Morgan Freeman - Se7en

Manhola Dargis et A.O. Scott remarquent dans l’article How the movies made a President paru le 16 janvier dans le New York Times que l’élection de Barack Obama a été préparée par cinquante ans de films américains qui ont affirmé la place des Noirs dans la société, en passant du Monsieur tout le monde noir avec Sidney Poitier dans les années 50, au noir gangster avec la Blaxpoitation dans les années 60, au noir Provocateur dans les années 70 avec le one-management-show Richard Pryor qui attirait des foules de Blancs dont Hanif Kureishi dirait qu’elles avaient « le ventre tordu par la culpabilité »,  au Père noir avec Bing Cosby dans les années 80 jusqu’à Morgan Freeman, puis au Messie noir avec Will Smith dans les années 2000.

Cette évolution donne une idée du chemin parcouru par l’image des Noirs, qui avait commencé très bas puisque le film originel du cinéma américain, Naissance d’une Nation de David W. Griffith en 1915, présentait les Noirs comme la source de tous les maux de l’Amérique.

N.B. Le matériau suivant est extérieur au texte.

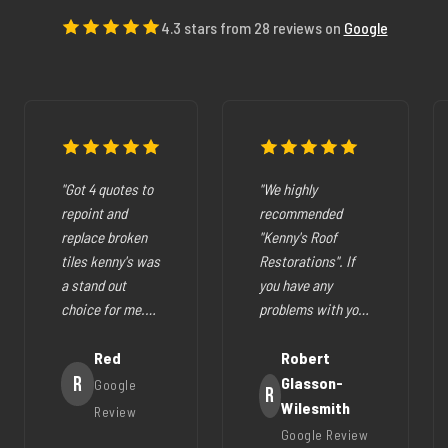
4.3 stars from 28 reviews on
Google
"Got 4 quotes to
"We highly
repoint and
recommended
replace broken
"Kenny's Roof
tiles kenny's was
Restorations". If
a stand out
you have any
choice for me.
problems with your
The pricing was
cracked tiles,
fair they where
Red
cleaning out
Robert
very easy to deal
R
gutters,
Glasson-
Google
R
with, very
restoration of your
Wilesmith
Review
helpfull and all
roof (like ours),
Google Review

Elle tend aussi un miroir à toutes les cinématographies pour la place qu’elles accordent à la diversité, en particulier en France où les comédiens du Maghreb et d’Afrique Noire ont souvent du mal à échapper aux rôles stéréotypés, même si la situation change progressivement.

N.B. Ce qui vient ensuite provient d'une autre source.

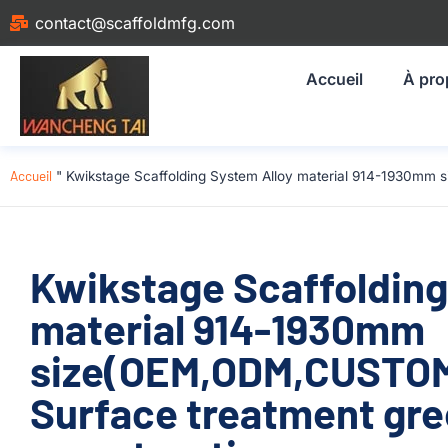
contact@scaffoldmfg.com
Accueil
À pro
Accueil
"
Kwikstage Scaffolding System Alloy material 914-1930mm 
Kwikstage Scaffolding
material 914-1930mm
size(OEM,ODM,CUSTOM)
Surface treatment gre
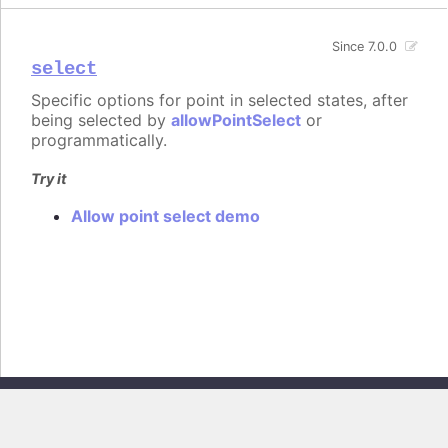
Since 7.0.0
select
Specific options for point in selected states, after
being selected by
allowPointSelect
or
programmatically.
Try it
Allow point select demo
Copyright © 2026, Highsoft AS. All rights reserved.
Highcharts Stock v13.0.0 - Generated from branch
master
(commit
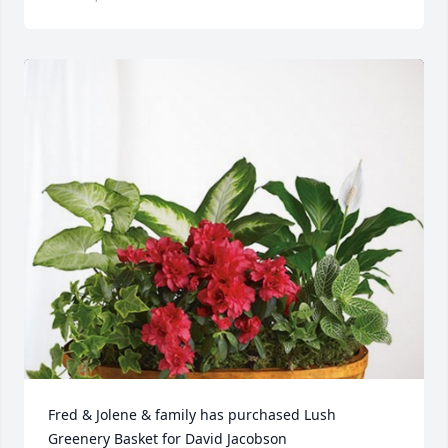
Fred & Jolene & family has purchased Lush 
Greenery Basket for David Jacobson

Smaïn a ouvert la voie dans les années 80, en imposant le Monsieur tout le monde maghrébin, comme Zinédine Soualem dans les films de Cédric Klapisch. Samy Nacéri a joué le loubard dans la série des Taxi, Jamel Debbouze a tenu le rôle de provocateur à la fin des années 90, avant de devenir un héros dans Indigènes de Rachid Bouchareb qui met en scène de véritables héros de la Libération de la France en 2006 avec Roschdy Zem et Sami Bouajila.

En France, la représentation des Noirs n’a pas encore dépassé le Monsieur tout le monde avec Pascal Légitimus, d’origine antillaise, le gangster avec Hubert Koundé dans La haine, et le provocateur avec Omar Sy aujourd’hui. Et puis à quand le rôle du Père, du Messie… et surtout de la mère maghrébins ? Car si plusieurs noirs américains et maghrébins rivalisent pour la vedette, un boulevard semble désormais ouvert aux comédiennes noires, d’origine maghrébine ou asiatique pour imposer, si la société est prête à les accepter, les nouveaux regards et défis de demain.